Keypoint coordinate data
+===+
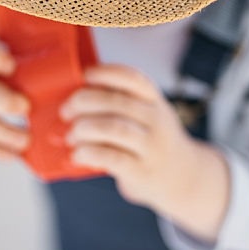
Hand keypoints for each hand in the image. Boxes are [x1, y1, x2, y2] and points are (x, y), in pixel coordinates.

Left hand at [61, 65, 230, 241]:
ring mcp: (151, 146)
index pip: (133, 78)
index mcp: (154, 101)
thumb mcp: (148, 116)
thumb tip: (75, 96)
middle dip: (84, 102)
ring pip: (114, 128)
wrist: (182, 177)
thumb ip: (121, 105)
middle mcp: (156, 120)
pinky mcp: (142, 171)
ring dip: (84, 128)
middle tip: (66, 111)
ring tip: (71, 136)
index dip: (107, 73)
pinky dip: (89, 153)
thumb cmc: (152, 142)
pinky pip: (112, 158)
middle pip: (117, 102)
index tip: (85, 75)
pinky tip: (78, 155)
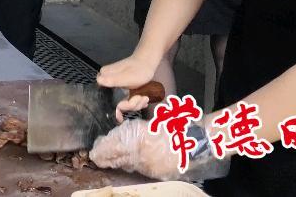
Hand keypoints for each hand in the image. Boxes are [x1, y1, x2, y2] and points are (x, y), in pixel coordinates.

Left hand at [92, 118, 229, 182]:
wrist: (200, 140)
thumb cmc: (178, 126)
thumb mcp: (154, 122)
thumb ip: (136, 129)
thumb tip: (120, 137)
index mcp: (140, 139)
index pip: (115, 146)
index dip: (103, 149)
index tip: (95, 151)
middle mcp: (143, 154)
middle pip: (119, 159)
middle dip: (107, 158)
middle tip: (96, 158)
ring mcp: (152, 166)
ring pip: (129, 165)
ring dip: (120, 162)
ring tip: (109, 161)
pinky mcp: (160, 174)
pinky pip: (142, 170)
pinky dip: (135, 166)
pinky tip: (129, 164)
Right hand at [97, 53, 159, 121]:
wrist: (147, 63)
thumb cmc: (138, 68)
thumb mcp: (126, 76)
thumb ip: (113, 80)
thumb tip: (99, 80)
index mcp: (104, 79)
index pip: (108, 100)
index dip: (121, 105)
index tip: (134, 100)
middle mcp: (107, 84)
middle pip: (116, 104)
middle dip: (132, 105)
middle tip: (142, 98)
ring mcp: (115, 89)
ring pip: (124, 105)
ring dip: (137, 104)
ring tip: (144, 97)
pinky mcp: (122, 91)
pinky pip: (127, 103)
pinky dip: (136, 103)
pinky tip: (142, 98)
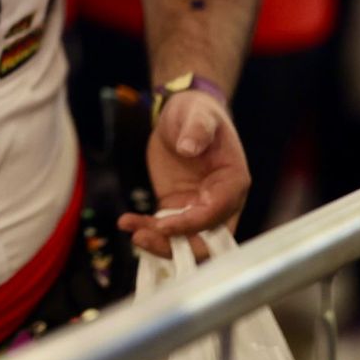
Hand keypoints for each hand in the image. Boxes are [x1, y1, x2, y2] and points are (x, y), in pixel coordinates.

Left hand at [118, 90, 249, 258]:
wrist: (184, 115)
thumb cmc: (198, 114)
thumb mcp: (198, 115)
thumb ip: (197, 130)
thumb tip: (189, 147)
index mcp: (232, 182)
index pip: (216, 213)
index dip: (191, 224)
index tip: (163, 224)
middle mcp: (220, 202)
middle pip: (205, 239)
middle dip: (176, 246)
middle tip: (143, 237)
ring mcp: (198, 207)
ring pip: (185, 240)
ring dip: (159, 242)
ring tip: (131, 229)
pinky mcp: (178, 207)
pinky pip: (166, 227)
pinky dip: (147, 228)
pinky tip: (126, 221)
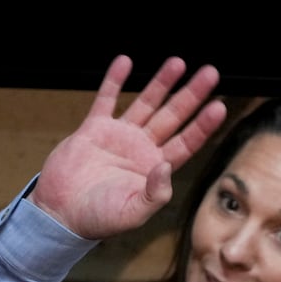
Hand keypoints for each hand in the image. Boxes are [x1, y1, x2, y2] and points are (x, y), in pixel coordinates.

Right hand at [29, 55, 225, 240]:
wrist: (61, 214)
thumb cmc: (98, 220)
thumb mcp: (133, 214)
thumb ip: (155, 194)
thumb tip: (166, 167)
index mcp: (155, 169)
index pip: (186, 143)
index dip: (202, 125)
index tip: (219, 106)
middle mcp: (142, 149)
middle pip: (173, 116)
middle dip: (191, 95)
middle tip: (210, 73)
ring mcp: (119, 136)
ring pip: (146, 103)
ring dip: (162, 83)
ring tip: (177, 62)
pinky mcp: (94, 129)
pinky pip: (106, 99)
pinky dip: (114, 80)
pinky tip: (125, 61)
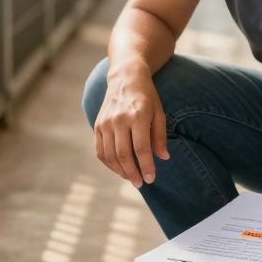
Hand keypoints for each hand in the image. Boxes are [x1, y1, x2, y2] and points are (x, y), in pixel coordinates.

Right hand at [93, 59, 169, 186]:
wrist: (125, 78)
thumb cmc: (147, 96)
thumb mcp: (159, 112)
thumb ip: (160, 136)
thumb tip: (163, 158)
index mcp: (137, 115)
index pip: (141, 148)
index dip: (146, 166)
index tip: (151, 179)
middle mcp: (118, 119)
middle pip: (123, 154)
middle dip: (132, 173)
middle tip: (140, 183)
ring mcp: (105, 122)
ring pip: (110, 155)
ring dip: (120, 171)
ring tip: (131, 178)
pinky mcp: (97, 125)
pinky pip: (100, 151)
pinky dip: (108, 163)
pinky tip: (119, 169)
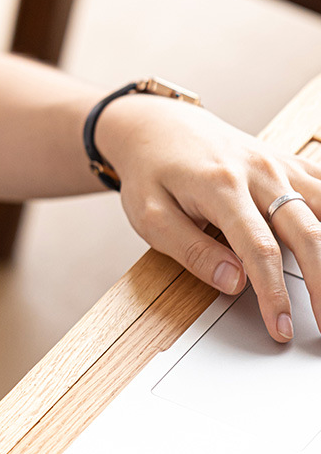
+===+
§ **TASK REQUIREMENTS**: Above are records; repeat only the lines from the line with "ring tip: (131, 229)" through the line with "thumb cmc: (98, 220)", and leave pictures out.

§ **RESPONSE AREA**:
ring tip: (131, 229)
pinky mcp: (178, 207)
pinky pip: (166, 227)
pinky dip: (147, 228)
pinky tip: (126, 221)
Hand keypoints for each hand in the image. Boxes are [x1, y1, x2, y2] and points are (x, y), in pixel coordinates.

Right hand at [29, 55, 225, 240]:
wrist: (61, 214)
thumb cmc: (98, 220)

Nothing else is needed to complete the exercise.